On 2018-03-30T15:10:32 -0400
Brian Goetz <brian.go...@oracle.com> wrote:

> Yes, you misunderstood :)
> 
> You would always get an exhaustiveness check.  What you'd not get is the 
> "grace" of having said:
> 
>     case RED:
>     case YELLOW:
>     case GREEN:
> 
> without a default, and having that still be considered exhaustive 
> because these are all the alternatives known at compile time.  It would 
> be like today, where flow analysis sometimes requires you to have a 
> default on an enum switch even though you've covered all the bases.

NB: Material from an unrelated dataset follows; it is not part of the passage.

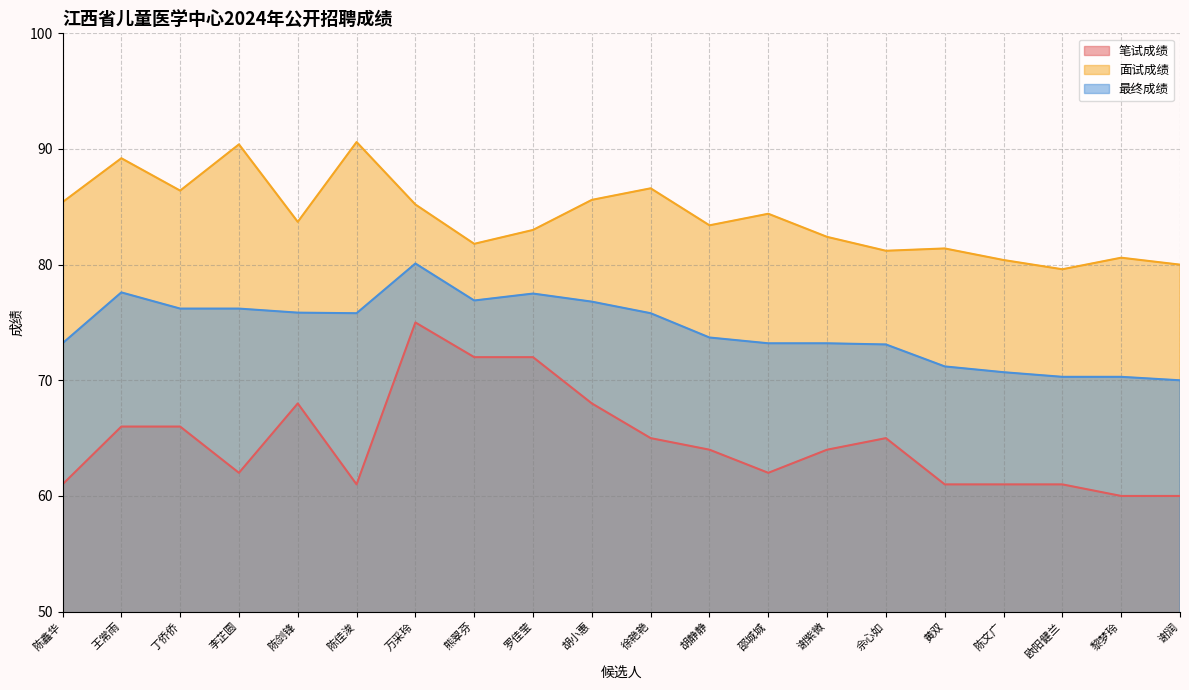

True or false: 面试成绩 has more than 1 points higher than both neighbors.

True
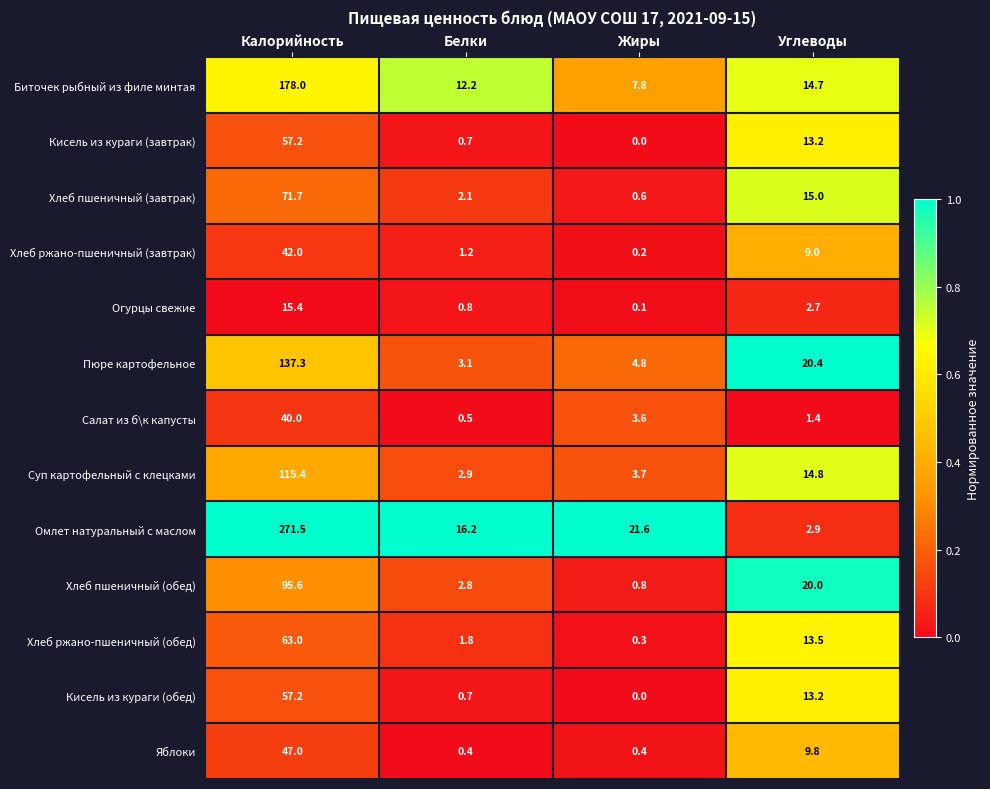

What is the maximum value shown in the chart?

271.5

There's a subtlety to the language here that I think might be throwing
me off.

It's not clear to me what the utility of nominally always having an
exhaustiveness check would be if I end up having to include a "default"
everywhere anyway. If someone adds an enum constant (and I'm compiling
my code against their new code), I want to get compilation errors in
every switch that now needs to be updated. If I have to add a "default"
everywhere in the source, I won't get that (and will have to hope that
my test coverage is good enough to find all the switches that are now
incorrect).

My understanding to date has been that a "default" wasn't going to be
required for enum and sealed types, and that if I didn't provide one,
the compiler would synthesize one that raises an exception... Now
things seem to have shifted somewhat.

I configure my IDE to refuse to allow me to use default on enum
switches, and to treat missing cases as a compilation error:

    switch (e) {
      case RED: ...
      case YELLOW: ...
      case GREEN: ...
    }
    throw new UnreachableCodeException();

I don't specify a default, so the code raises UnreachableCodeException
if someone makes a binary-incompatible change and I've not recompiled,
and the IDE/compiler tells me if someone added an enum constant that
I've not handled by refusing to compile my code.